━━━━━ The records

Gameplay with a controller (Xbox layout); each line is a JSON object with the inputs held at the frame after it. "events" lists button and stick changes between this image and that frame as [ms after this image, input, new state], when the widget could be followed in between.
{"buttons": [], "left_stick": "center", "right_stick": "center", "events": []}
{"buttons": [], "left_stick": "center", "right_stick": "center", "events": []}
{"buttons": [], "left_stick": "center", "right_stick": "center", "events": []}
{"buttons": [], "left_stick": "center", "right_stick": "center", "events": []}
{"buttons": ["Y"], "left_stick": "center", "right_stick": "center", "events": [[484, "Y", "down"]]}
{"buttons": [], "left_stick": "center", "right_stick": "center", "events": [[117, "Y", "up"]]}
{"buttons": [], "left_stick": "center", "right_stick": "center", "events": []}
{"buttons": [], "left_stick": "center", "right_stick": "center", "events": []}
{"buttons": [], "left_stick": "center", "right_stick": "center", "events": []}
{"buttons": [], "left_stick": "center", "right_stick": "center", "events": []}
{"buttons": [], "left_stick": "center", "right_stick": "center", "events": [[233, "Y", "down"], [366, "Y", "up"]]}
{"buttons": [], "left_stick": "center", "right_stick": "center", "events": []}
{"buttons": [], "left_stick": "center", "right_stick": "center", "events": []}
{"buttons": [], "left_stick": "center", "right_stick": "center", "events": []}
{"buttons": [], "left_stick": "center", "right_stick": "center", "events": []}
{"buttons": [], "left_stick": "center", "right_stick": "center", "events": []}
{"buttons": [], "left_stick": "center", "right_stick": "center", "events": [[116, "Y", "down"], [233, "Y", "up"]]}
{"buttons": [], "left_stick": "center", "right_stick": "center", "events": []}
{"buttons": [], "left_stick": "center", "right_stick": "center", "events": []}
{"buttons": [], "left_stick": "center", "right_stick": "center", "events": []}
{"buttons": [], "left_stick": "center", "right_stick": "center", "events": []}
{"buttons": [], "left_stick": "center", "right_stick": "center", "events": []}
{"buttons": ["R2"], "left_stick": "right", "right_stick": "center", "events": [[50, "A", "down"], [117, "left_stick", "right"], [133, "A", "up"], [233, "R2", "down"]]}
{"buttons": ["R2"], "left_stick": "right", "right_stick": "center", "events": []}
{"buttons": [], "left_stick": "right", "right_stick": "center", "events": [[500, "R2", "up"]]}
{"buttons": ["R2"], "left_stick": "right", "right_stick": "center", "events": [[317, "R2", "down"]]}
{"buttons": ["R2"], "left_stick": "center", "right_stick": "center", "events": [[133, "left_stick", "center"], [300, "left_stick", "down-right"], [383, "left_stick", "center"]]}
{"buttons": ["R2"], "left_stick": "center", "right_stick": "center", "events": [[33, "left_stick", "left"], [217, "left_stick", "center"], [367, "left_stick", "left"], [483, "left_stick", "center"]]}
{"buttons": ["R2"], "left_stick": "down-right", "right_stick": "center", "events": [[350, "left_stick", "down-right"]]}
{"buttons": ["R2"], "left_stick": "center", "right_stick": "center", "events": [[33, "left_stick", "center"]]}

━━━━━━━━━━

The entire set of entries, and nothing else, should be set down exactly.

Gameplay with a controller (Xbox layout); each line is a JSON object with the inputs held at the frame after it. "events" lists button and stick changes between this image and that frame as [ms after this image, input, new state], when the widget could be followed in between.
{"buttons": [], "left_stick": "center", "right_stick": "center", "events": []}
{"buttons": [], "left_stick": "center", "right_stick": "center", "events": []}
{"buttons": [], "left_stick": "center", "right_stick": "center", "events": []}
{"buttons": [], "left_stick": "center", "right_stick": "center", "events": []}
{"buttons": ["Y"], "left_stick": "center", "right_stick": "center", "events": [[484, "Y", "down"]]}
{"buttons": [], "left_stick": "center", "right_stick": "center", "events": [[117, "Y", "up"]]}
{"buttons": [], "left_stick": "center", "right_stick": "center", "events": []}
{"buttons": [], "left_stick": "center", "right_stick": "center", "events": []}
{"buttons": [], "left_stick": "center", "right_stick": "center", "events": []}
{"buttons": [], "left_stick": "center", "right_stick": "center", "events": []}
{"buttons": [], "left_stick": "center", "right_stick": "center", "events": [[233, "Y", "down"], [366, "Y", "up"]]}
{"buttons": [], "left_stick": "center", "right_stick": "center", "events": []}
{"buttons": [], "left_stick": "center", "right_stick": "center", "events": []}
{"buttons": [], "left_stick": "center", "right_stick": "center", "events": []}
{"buttons": [], "left_stick": "center", "right_stick": "center", "events": []}
{"buttons": [], "left_stick": "center", "right_stick": "center", "events": []}
{"buttons": [], "left_stick": "center", "right_stick": "center", "events": [[116, "Y", "down"], [233, "Y", "up"]]}
{"buttons": [], "left_stick": "center", "right_stick": "center", "events": []}
{"buttons": [], "left_stick": "center", "right_stick": "center", "events": []}
{"buttons": [], "left_stick": "center", "right_stick": "center", "events": []}
{"buttons": [], "left_stick": "center", "right_stick": "center", "events": []}
{"buttons": [], "left_stick": "center", "right_stick": "center", "events": []}
{"buttons": ["R2"], "left_stick": "right", "right_stick": "center", "events": [[50, "A", "down"], [117, "left_stick", "right"], [133, "A", "up"], [233, "R2", "down"]]}
{"buttons": ["R2"], "left_stick": "right", "right_stick": "center", "events": []}
{"buttons": [], "left_stick": "right", "right_stick": "center", "events": [[500, "R2", "up"]]}
{"buttons": ["R2"], "left_stick": "right", "right_stick": "center", "events": [[317, "R2", "down"]]}
{"buttons": ["R2"], "left_stick": "center", "right_stick": "center", "events": [[133, "left_stick", "center"], [300, "left_stick", "down-right"], [383, "left_stick", "center"]]}
{"buttons": ["R2"], "left_stick": "center", "right_stick": "center", "events": [[33, "left_stick", "left"], [217, "left_stick", "center"], [367, "left_stick", "left"], [483, "left_stick", "center"]]}
{"buttons": ["R2"], "left_stick": "down-right", "right_stick": "center", "events": [[350, "left_stick", "down-right"]]}
{"buttons": ["R2"], "left_stick": "center", "right_stick": "center", "events": [[33, "left_stick", "center"]]}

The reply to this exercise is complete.